RNA isolation and reverse transcription-quantitative polymerase chain reaction (RT-qPCR)
Total RNA was isolated from rat kidneys using TRIzol® (Invitrogen; Thermo Fisher Scientific, Inc.) and 5 µg RNA was reverse-transcribed using the PrimeScript™ II First strand cDNA Synthesis kit (Takara Bio, Inc., Otsu, Japan) according to the manufacturer's protocol. The following primers for A20 were designed to target the rat-specific mRNA region of the A20 gene: Forward, 5′-CGGCGCTAGATTCTACGTCTTCA-3′ and reverse, 5′-CTGTCTCGGATACTGCTTTGTCCA-3′. RT-qPCR was performed with the SYBR® Premix Ex Taq™ (Takara Bio, Inc.) following the manufacturer's protocol. Transcript levels were quantified by qPCR using the following cycling conditions: 3 sec at 94°C, then 40 cycles of 3 sec at 95°C and 20 sec at 60°C. The expression levels of A20 were normalized to the housekeeping gene (β-actin: Forward, 5′-ACTTCGAGCAAGAGATGGC-3′ and reverse, 5′-ACGTCACACTTCATGATGGA-3′) and the initial amount of RNA used was calculated using the 2−ΔΔCq method as described previously (15). All samples were performed in duplicate.
Renal function assay
Renal function was detected by measuring serum creatinine (Scr) and blood urea nitrogen (BUN) using Raichem™ Enzymatic Creatinine Reagent and BUN Slow Rate Reagent (Cliniqa Corporation, San Marcos, CA, USA) according to the manufacturer's protocol, and measured on a Roche Automatic Biochemical Analyzer (Roche Diagnostics, Basel, Switzerland).
Histological analysis
One portion of the renal tissue was fixed in 10% buffered formalin for 24 h. Following fixation and dehydration, sections (4 µm) were cut and stained with haematoxylin and eosin for 1 min respectively at room temperature, followed by examination with a light microscope. Renal injury scores were determined by evaluating the degree of tubulointerstitial injury according to tubular necrosis, tubular dilatation and/or atrophy, inflammatory cell infiltration or cellar edema, as previously described (16): 0, normal kidney; 1, minimal necrosis (<5% involvement of the cortex or outer medulla); 2, mild necrosis (5–25% involvement of the cortex or outer medulla); 3, moderate necrosis (25–75% involvement of the cortex or outer medulla); 4, severe necrosis (>75% involvement of the cortex or outer medulla). Histologic examination was performed in a blinded manner by a renal pathologist using a light microscope (Zeiss AG, Oberkochen, Germany).

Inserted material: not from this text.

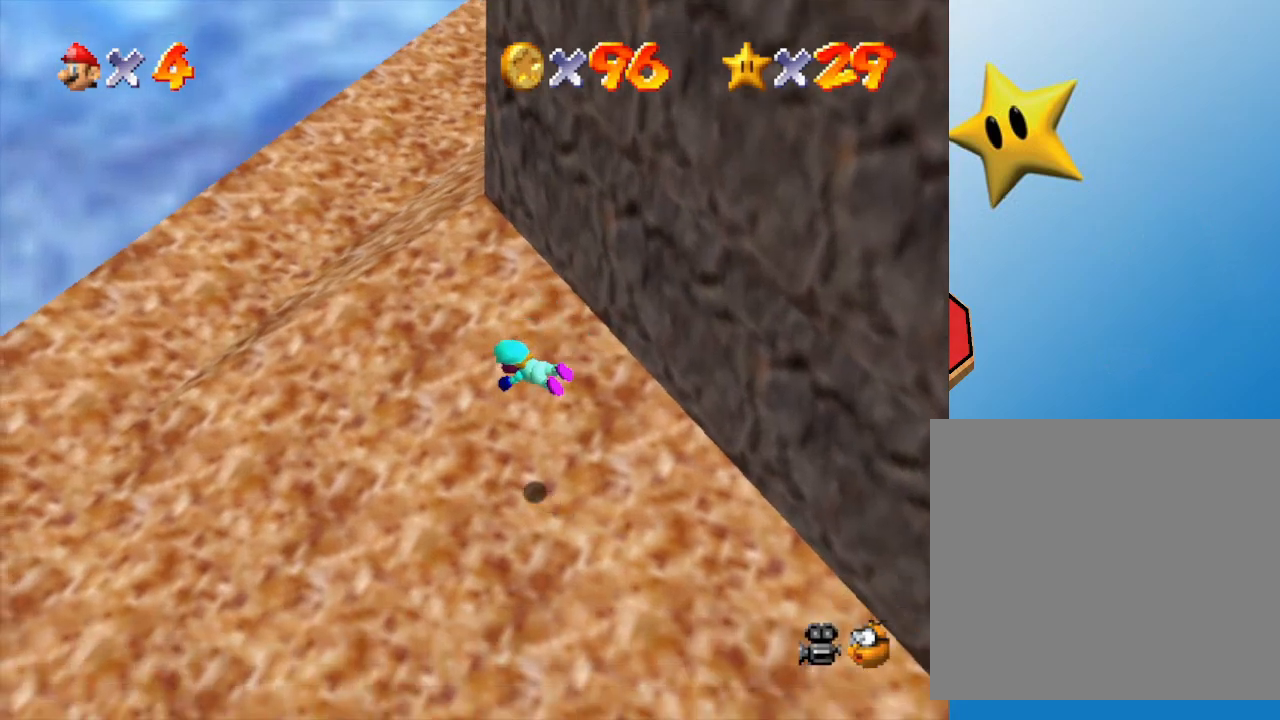
{"buttons": [], "left_stick": "up", "events": [[100, "left_stick", "up"], [200, "A", "down"], [300, "A", "up"], [350, "A", "down"], [483, "A", "up"]]}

Evaluation of cell apoptosis
Cell apoptosis in the renal tissue sections (5-µm), was quantified using a DeadEnd™ Colorimetric TUNEL System (Promega Corporation), according to the manufacturer's protocol. For all staining procedures, the terminal deoxynucleotidyl transferase dUTP nick end labeling (TUNEL)-positive cells were counted in 8 random high-power fields using a light microscope by two individual evaluators. Disagreements in results were resolved by a third evaluator.
Electrophoretic mobility shift assay (EMSA)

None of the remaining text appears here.